Highlights & Insights¶
- Insight from Symmetric-Antisymmetric Decomposition: By treating \(\mathbf{QK}^\top\) as an associative memory matrix and performing symmetric decomposition, a bridge is built between attention and Hopfield networks. The symmetric component captures global object structure while the anti-symmetric component captures fine-grained irregular details; this finding is transferable to the analysis of any Transformer-based generative model.

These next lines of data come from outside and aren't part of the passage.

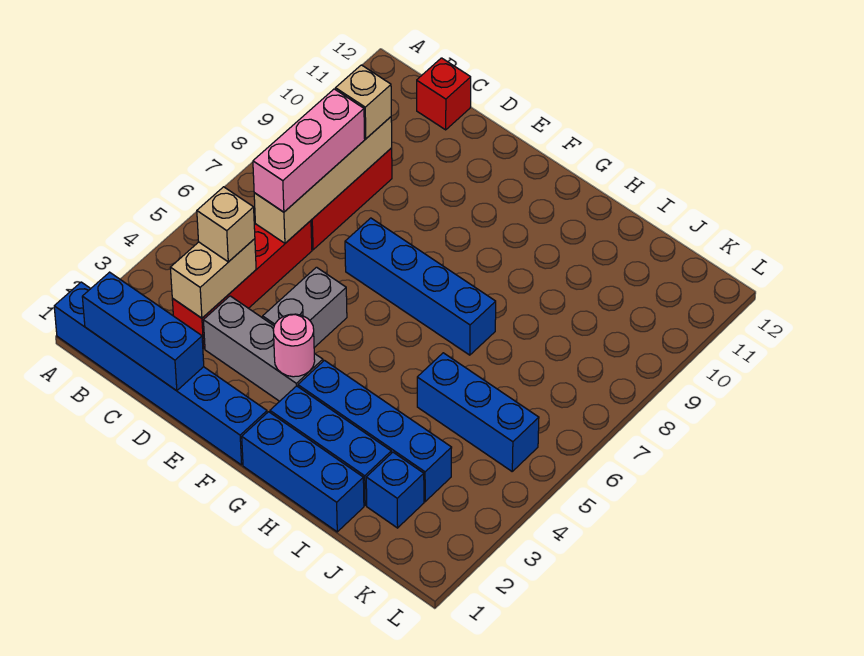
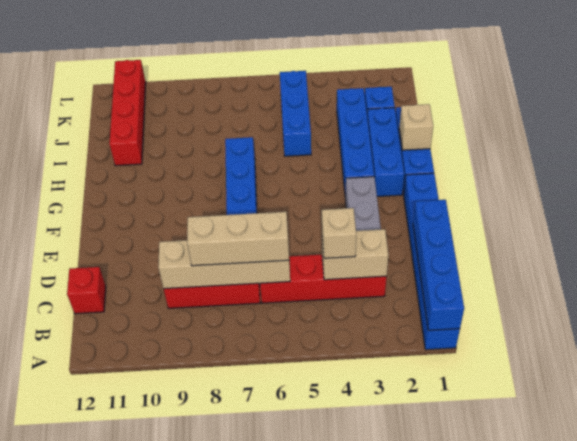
blue brick B1:D1 level 2 -> blue brick A1:D1 level 2
pink brick C6:C8 level 3 -> tan brick C6:C8 level 3
tan brick C9 level 3 -> tan brick H1 level 2
grey brick E4:E5 level 1 -> none
pink round brick F3 level 2 -> none
none -> red brick I11:L11 level 1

- Training-free Inference-time Controllable Generation: Generation quality is regulated simply by modifying the attention matrix during inference through two scalar parameters \((\alpha, \beta)\), without requiring additional training or fine-tuning. This lightweight intervention approach can be generalized to LLMs and other Transformer architectures.
- Adaptive Control to Avoid Over-correction: Utilizing the functional symmetry index \(\eta_\mathbf{M}\) to achieve sample-level adaptive perturbation solves the "one-size-fits-all" problem of fixed hyperparameters, demonstrating significant robustness advantages in excessive perturbation settings.

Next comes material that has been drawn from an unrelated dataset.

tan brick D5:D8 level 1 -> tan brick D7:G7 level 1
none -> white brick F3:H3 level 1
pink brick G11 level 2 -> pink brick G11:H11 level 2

Limitations & Future Work¶
- Experiments were primarily validated on the SDXL UNet architecture and have not yet been extended to modern Transformer-based diffusion models such as DiT (e.g., FLUX).
- The aggregation strategy for adaptive control (mean across batch and heads) is relatively simple; more optimal head-level or layer-level adaptive strategies may exist.

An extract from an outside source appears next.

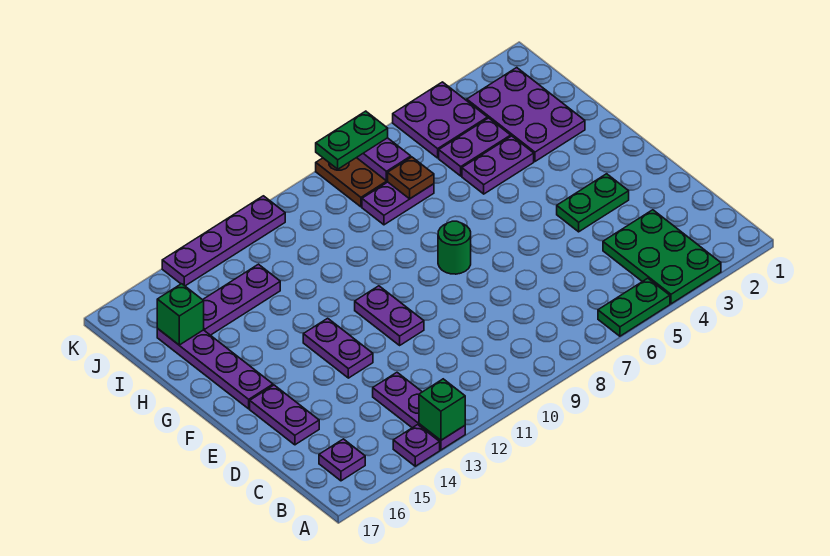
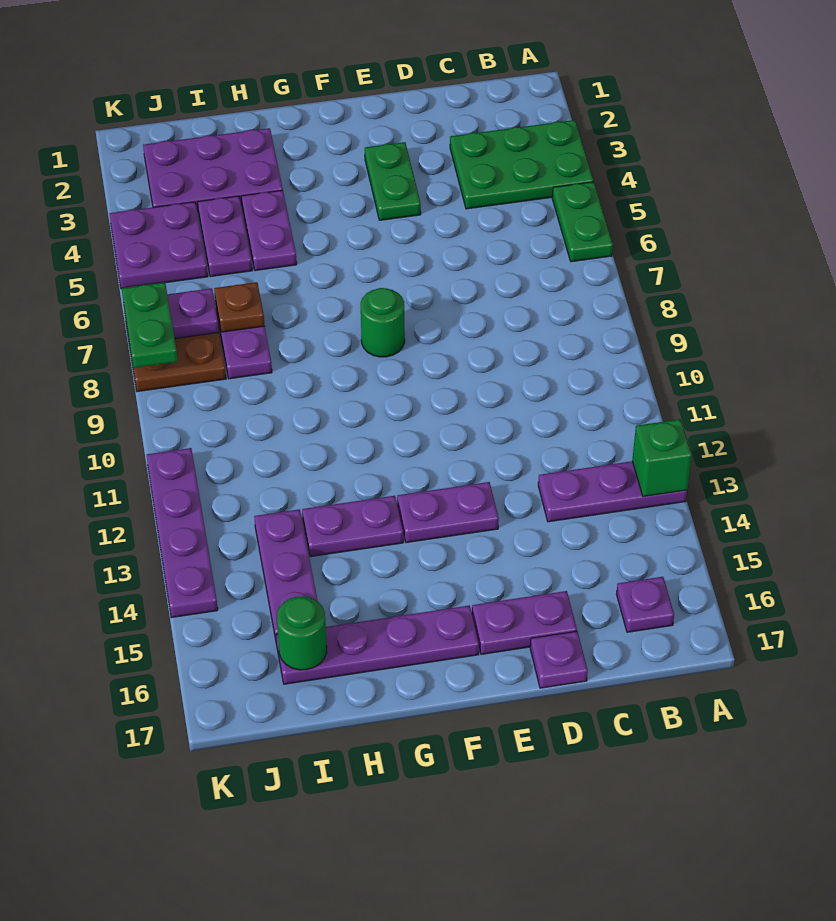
purple plate A14 level 1 -> purple plate D17 level 1
purple plate E11:F11 level 1 -> purple plate G13:H13 level 1
green brick I16 level 2 -> green round brick I16 level 2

- Currently, only self-attention is considered; the \(\mathbf{QK}^\top\) in cross-attention similarly possesses a symmetric-antisymmetric structure worth further exploration.
- This theoretical framework can naturally be extended to the attention analysis of LLMs to detect and regulate "metastable" behaviors in text generation.
Related Work & Insights¶
- Ramsauer et al. (2021) formalized self-attention as the retrieval step of modern Hopfield networks; this work introduces a feature-level (rather than token-level) associative memory perspective based on that.
- Singh et al. (1995) found that increasing asymmetry in asymmetric Hopfield networks leads to an exponential decrease in attractors, directly inspiring the circulation perturbation mechanism of this study.
- Hwang et al. (2019) studied the impact of connection matrix symmetry on attractor structures, providing a theoretical basis for the design of \(\eta_\mathbf{M}\) in adaptive control.